Like many of her classmates, University of Colorado graduate student Amelia Dickerson is struggling to keep up with her course work.

But Dickerson is not a typical procrastinator. She spends hours trying to do homework every week, in some cases unsuccessfully, not because she's distracted by TV or her social life, but because she's blind.

If you go

What: Accessing Higher Ground conference

When: Monday through Friday

Where: Westin Westminster, 10600 Westminster Blvd.

Cost: Free to CU students, faculty, staff

Full schedule:

"A lot of things aren't accessible to me like online homework assignments or online job applications," Dickerson said. "It's unfair. I feel like I should at least have the same options as anyone else when it comes to technology, especially since the capabilities are there."

CU's Disability Services is hoping to address many of Dickerson's issues and others this week at the 13th annual Accessing Higher Ground Conference. More than 200 participants are expected to attend workshops throughout the week at the Westin Westminster -- the largest conference turnout so far.

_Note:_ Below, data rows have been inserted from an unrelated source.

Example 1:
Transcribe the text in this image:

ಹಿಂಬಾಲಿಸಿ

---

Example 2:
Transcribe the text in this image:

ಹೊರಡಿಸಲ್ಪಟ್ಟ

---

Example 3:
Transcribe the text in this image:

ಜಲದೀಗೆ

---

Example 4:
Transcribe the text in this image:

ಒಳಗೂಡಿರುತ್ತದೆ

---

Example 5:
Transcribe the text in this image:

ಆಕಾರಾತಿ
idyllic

"Our goals are to make electronic information more accessible, primarily to people with disabilities through universal design," said Howard Kramer, conference coordinator and access specialist for CU's Disability Services. "We'll also focus on curriculum with a number of sessions on how to make a college curriculum and campus more accessible for students with disabilities."


There currently are about 900 students registered with Disability Services at CU, though some of them do not use the office's resources on a regular basis, Kramer said. Several students, faculty and staff from CU will attend workshops throughout the week in hopes of improving accessibility on the university's websites and curriculum for disabled students, he said.

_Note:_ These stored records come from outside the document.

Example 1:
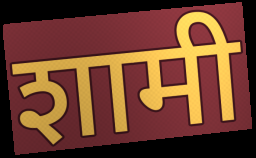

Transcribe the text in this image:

शामी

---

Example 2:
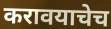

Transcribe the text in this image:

करावयाचेच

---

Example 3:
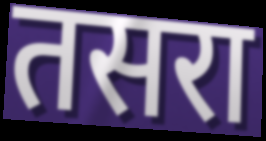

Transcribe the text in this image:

Dickerson said because many everyday resources are inaccessible to her, the stress of an already packed course load is intensified.

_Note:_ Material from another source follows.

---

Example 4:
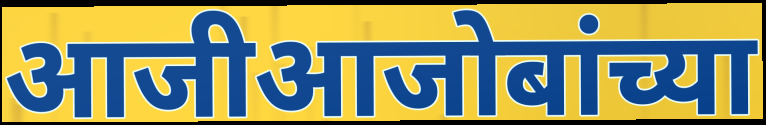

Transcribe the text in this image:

आजीआजोबांच्या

Disability Services and an audible software translator -- called Screen Reader -- are Dickerson's Internet salvations, though many sites are not programmed for the use of such software, forcing her to go elsewhere for information.

"A friend and I want to go see 'A Christmas Carol' next month and we tried to buy tickets online," Dickerson said. "She's blind, too, so when we went to the website to buy tickets, we couldn't because they ask you to pick your seats on a graphic that cannot be translated to text. We'll have to get someone to come help us buy the tickets who can read the graphic."

Kramer said the conference is intended to create awareness and solutions for the lack accessibility in modern technology, a topic that has become increasingly pertinent with the development of smartphones.

"Some people have said the iPhone and mobile devices that handle web access are one of best things to happen to accessibility," Kramer said. "A page filled with graphics and non-text items, which has limited accessibility to students like Amelia, won't work well on iPhones, either. Sites that are mobile specific have the same strategies that make a site accessible for people with disabilities."

The intersection of smartphones and accessible technology supports a strong case for universal design, or standard practices for website coding and structures, Kramer said.

"A lot of people have the attitude that the number of disabled people is small compared to the overall population, so we shouldn't worry about them," Dickerson said. "But most people are going to use a smartphone or might even find some website confusing, so universal design would really benefit everyone by making things more user friendly overall."